The effect of bile salts on lecithin: cholesterol acyltransferase (LCAT) activity was studied in three groups of Wistar rats. Thirty percent increase of serum LCAT activity was observed in rats fed a 4% cholestyramine diet for 15 days which was accompanied by a simultaneous decrease of the serum esterified cholesterol concentration but the serum free cholesterol concentration remained unchanged. After bile duct ligation, the serum free cholesterol concentration increased progressively whereas the mean serum LCAT activities of three groups of rats killed 2, 6, and 8 hours after ligation were respectively 39, 51, and 140% of that of the sham-operated control rats. Eighty-two rats were used in 23 isolated liver perfusion studies including 10 “perfusions” performed without the liver in the circuit.

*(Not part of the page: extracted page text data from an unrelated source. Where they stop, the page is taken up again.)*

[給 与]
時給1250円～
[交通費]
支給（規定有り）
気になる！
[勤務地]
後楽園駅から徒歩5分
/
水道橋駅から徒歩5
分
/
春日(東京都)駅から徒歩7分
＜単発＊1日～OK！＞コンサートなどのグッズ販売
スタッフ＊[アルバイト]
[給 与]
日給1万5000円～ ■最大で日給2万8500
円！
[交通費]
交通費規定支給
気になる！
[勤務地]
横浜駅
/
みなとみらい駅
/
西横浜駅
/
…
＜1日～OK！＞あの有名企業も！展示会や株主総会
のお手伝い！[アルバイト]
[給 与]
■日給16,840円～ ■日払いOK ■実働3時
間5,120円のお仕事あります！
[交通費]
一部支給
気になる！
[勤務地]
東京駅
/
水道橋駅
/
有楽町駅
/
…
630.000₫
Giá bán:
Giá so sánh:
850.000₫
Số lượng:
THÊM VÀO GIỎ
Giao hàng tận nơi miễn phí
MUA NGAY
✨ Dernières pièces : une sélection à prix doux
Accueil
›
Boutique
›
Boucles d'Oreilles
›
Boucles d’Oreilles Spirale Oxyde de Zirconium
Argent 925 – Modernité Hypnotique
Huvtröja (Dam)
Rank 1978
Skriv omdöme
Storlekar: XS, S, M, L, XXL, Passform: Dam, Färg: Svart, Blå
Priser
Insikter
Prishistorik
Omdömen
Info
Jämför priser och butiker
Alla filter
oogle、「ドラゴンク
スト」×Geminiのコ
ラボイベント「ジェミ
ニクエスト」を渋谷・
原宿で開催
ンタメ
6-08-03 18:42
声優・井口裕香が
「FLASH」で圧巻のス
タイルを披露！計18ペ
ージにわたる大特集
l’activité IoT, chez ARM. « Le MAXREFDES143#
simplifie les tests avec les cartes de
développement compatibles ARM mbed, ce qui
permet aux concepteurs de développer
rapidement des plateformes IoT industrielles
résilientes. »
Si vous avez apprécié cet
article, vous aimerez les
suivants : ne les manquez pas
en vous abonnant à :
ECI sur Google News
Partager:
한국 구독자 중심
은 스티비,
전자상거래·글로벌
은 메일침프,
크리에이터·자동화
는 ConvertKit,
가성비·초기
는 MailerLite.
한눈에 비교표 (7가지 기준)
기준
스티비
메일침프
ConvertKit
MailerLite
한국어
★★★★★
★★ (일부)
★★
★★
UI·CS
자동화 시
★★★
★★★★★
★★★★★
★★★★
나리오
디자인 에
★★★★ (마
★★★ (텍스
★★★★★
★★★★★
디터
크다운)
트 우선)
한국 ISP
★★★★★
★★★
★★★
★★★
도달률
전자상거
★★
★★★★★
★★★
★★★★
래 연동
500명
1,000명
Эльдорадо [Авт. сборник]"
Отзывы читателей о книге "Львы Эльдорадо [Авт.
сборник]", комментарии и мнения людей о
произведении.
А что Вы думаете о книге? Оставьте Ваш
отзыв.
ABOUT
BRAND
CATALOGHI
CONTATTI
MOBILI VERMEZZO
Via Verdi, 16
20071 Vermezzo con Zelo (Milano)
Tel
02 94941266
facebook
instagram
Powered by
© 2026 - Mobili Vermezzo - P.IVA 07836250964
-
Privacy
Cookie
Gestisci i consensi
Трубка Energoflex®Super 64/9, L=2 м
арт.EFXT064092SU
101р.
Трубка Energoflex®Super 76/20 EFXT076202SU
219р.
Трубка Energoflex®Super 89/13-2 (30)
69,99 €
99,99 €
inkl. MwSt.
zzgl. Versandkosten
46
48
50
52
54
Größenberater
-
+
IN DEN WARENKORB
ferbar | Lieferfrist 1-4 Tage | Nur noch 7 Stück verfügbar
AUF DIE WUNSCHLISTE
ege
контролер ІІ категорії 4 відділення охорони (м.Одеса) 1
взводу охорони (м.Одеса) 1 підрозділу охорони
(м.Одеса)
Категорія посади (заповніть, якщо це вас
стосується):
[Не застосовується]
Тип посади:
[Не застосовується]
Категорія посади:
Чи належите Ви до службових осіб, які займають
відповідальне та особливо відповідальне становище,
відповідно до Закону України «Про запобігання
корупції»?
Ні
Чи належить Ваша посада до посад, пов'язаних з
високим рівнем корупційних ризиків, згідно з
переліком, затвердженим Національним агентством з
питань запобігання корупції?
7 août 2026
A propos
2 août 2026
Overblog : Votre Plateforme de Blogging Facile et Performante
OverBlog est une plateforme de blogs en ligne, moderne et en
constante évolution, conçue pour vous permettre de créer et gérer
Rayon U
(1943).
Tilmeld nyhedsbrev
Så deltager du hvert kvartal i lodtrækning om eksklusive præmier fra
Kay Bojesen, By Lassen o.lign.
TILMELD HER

These studies revealed a remarkable degree of non-enzymic degradation of the enzyme during perfusion. Perfusion of livers from rats previously fed a 4% cholestyramine diet resulted in a delay of the initial decline of perfusate LCAT activity associated with the maintenance of a steady state during the third and fourth hours of the perfusion. Such phenomena were abolished by addition of Na-taurocholate to the perfusate in a final concentration of 5 mg/dl which suggested a direct inhibitory effect of bile salts on the hepatic synthesis and release of LCAT.